In the data, take the stretch from the line containing "collection date: 1971-09-23" through the line containing "country: Jordan" and switch "collectors" to "gathered by". Return only those lines, with everything else unchanged.
[start TASK INPUTS]
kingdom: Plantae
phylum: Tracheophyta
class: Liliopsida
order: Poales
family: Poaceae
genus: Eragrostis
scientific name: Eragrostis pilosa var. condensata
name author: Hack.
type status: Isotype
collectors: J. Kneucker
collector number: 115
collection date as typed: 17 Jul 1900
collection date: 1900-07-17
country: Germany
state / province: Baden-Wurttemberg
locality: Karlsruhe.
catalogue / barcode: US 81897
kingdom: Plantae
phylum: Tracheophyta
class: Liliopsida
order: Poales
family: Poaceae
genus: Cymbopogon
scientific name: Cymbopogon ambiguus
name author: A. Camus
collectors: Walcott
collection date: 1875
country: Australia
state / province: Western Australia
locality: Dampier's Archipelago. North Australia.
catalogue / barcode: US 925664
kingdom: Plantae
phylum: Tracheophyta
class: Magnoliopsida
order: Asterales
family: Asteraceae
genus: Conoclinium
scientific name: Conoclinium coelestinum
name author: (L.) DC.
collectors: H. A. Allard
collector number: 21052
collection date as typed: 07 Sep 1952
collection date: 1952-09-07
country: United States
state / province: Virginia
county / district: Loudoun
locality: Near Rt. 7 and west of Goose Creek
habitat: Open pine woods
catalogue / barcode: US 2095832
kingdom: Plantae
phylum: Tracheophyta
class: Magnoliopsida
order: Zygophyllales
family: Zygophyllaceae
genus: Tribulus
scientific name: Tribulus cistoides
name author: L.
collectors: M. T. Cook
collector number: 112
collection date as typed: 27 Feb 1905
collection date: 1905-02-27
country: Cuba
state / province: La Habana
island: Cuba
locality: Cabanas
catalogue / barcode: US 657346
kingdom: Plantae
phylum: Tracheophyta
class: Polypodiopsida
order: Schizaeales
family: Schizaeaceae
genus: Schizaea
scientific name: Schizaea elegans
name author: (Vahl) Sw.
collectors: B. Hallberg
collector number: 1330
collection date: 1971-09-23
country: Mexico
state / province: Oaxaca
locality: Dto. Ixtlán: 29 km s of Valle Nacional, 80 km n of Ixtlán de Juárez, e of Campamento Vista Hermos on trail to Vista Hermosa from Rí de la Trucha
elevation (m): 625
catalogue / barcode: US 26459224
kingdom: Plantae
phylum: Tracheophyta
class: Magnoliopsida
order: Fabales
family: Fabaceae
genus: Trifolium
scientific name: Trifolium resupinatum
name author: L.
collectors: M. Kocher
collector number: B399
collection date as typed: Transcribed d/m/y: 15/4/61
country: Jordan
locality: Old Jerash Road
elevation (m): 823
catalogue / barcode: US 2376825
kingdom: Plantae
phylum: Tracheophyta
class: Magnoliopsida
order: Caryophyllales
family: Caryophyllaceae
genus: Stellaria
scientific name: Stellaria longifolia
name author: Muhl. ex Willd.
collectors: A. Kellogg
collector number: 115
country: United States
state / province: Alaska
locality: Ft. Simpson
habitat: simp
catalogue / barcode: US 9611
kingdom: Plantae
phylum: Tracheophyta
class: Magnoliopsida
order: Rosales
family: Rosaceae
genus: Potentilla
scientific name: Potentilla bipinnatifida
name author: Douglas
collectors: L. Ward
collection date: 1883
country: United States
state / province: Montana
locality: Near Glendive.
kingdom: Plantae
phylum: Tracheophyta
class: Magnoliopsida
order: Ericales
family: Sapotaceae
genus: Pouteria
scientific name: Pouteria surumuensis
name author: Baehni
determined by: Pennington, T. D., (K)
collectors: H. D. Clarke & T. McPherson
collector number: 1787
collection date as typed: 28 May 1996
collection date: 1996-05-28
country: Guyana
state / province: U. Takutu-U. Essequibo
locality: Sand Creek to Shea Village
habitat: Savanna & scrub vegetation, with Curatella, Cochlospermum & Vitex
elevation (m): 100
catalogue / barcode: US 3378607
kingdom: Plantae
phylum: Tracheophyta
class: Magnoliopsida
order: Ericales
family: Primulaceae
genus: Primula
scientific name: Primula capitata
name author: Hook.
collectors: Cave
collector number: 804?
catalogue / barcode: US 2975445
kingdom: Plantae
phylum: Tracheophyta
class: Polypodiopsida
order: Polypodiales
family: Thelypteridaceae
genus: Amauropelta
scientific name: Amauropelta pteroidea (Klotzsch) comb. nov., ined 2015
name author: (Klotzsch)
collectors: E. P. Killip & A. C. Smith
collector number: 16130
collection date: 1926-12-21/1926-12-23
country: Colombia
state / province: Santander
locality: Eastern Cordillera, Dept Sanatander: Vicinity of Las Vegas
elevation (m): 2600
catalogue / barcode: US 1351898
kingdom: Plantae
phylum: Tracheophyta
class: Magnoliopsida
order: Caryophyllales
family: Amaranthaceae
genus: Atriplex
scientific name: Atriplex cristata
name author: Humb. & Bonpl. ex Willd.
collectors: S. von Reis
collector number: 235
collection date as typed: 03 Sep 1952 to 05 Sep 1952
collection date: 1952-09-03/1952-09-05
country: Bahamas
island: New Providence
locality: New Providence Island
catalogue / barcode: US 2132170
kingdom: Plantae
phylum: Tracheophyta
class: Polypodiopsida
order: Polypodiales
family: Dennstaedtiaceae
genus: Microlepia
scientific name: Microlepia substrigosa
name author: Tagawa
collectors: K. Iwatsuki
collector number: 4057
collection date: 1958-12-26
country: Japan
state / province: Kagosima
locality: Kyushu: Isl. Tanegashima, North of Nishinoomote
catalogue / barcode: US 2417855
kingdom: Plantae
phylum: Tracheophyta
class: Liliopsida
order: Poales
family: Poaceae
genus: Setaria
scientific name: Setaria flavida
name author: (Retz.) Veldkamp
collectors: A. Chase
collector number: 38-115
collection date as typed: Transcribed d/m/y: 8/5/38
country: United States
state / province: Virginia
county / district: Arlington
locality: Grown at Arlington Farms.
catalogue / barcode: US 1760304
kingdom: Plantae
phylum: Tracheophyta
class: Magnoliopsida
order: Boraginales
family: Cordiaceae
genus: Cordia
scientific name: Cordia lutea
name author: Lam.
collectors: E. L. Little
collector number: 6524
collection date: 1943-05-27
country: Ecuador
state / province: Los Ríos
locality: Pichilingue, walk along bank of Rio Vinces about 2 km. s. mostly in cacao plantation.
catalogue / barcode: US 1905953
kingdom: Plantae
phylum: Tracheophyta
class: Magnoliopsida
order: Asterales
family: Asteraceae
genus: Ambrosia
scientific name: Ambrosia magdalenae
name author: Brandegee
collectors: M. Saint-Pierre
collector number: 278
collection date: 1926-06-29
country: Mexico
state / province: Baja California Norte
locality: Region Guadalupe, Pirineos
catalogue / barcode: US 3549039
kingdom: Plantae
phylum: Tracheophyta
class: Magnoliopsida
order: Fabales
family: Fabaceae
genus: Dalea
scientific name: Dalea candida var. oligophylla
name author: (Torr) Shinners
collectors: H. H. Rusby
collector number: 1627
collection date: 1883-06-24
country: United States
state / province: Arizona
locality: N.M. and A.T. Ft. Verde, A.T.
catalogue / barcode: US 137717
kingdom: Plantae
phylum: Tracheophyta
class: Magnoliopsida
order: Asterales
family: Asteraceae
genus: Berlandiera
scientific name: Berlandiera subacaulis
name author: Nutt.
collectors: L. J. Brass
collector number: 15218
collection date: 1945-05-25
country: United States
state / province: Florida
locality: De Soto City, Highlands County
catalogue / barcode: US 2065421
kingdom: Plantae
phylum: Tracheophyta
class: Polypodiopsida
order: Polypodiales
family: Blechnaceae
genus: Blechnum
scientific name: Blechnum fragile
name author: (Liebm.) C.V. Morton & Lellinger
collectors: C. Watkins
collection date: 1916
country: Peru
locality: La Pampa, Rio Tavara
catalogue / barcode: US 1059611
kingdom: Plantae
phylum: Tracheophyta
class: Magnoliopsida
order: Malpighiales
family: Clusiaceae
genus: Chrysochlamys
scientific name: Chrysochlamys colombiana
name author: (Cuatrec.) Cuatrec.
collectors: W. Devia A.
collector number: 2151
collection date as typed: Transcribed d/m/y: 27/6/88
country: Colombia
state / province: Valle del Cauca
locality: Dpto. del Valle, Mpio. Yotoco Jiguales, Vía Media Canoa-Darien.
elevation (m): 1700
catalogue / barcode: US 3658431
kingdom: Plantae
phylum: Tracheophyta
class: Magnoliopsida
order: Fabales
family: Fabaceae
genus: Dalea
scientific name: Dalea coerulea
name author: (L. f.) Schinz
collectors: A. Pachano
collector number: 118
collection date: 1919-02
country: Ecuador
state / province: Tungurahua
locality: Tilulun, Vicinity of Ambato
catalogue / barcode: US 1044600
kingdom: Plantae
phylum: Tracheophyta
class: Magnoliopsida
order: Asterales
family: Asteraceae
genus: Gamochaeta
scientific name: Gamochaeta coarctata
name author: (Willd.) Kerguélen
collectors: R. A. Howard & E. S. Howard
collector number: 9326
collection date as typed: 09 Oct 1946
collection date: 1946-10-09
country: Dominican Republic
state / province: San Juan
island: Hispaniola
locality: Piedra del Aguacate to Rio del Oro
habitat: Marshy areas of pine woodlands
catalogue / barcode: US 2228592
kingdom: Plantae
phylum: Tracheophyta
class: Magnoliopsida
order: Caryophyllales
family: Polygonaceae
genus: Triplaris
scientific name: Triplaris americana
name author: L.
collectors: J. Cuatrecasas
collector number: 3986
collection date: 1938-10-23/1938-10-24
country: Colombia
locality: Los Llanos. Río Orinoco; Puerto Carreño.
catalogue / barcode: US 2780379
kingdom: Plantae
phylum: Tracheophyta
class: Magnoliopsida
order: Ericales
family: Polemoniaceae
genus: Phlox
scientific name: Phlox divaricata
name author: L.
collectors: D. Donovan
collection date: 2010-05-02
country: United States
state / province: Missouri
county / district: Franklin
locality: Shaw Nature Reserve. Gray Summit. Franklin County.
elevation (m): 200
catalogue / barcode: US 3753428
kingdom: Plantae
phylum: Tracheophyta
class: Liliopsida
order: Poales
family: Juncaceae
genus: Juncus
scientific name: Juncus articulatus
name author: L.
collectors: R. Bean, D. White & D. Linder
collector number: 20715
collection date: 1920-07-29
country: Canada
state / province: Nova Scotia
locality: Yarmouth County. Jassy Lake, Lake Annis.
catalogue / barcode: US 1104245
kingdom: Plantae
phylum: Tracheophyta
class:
[end TASK INPUTS]
**WRITTEN SOLUTION**
collection date: 1971-09-23
country: Mexico
state / province: Oaxaca
locality: Dto. Ixtlán: 29 km s of Valle Nacional, 80 km n of Ixtlán de Juárez, e of Campamento Vista Hermos on trail to Vista Hermosa from Rí de la Trucha
elevation (m): 625
catalogue / barcode: US 26459224
kingdom: Plantae
phylum: Tracheophyta
class: Magnoliopsida
order: Fabales
family: Fabaceae
genus: Trifolium
scientific name: Trifolium resupinatum
name author: L.
gathered by: M. Kocher
collector number: B399
collection date as typed: Transcribed d/m/y: 15/4/61
country: Jordan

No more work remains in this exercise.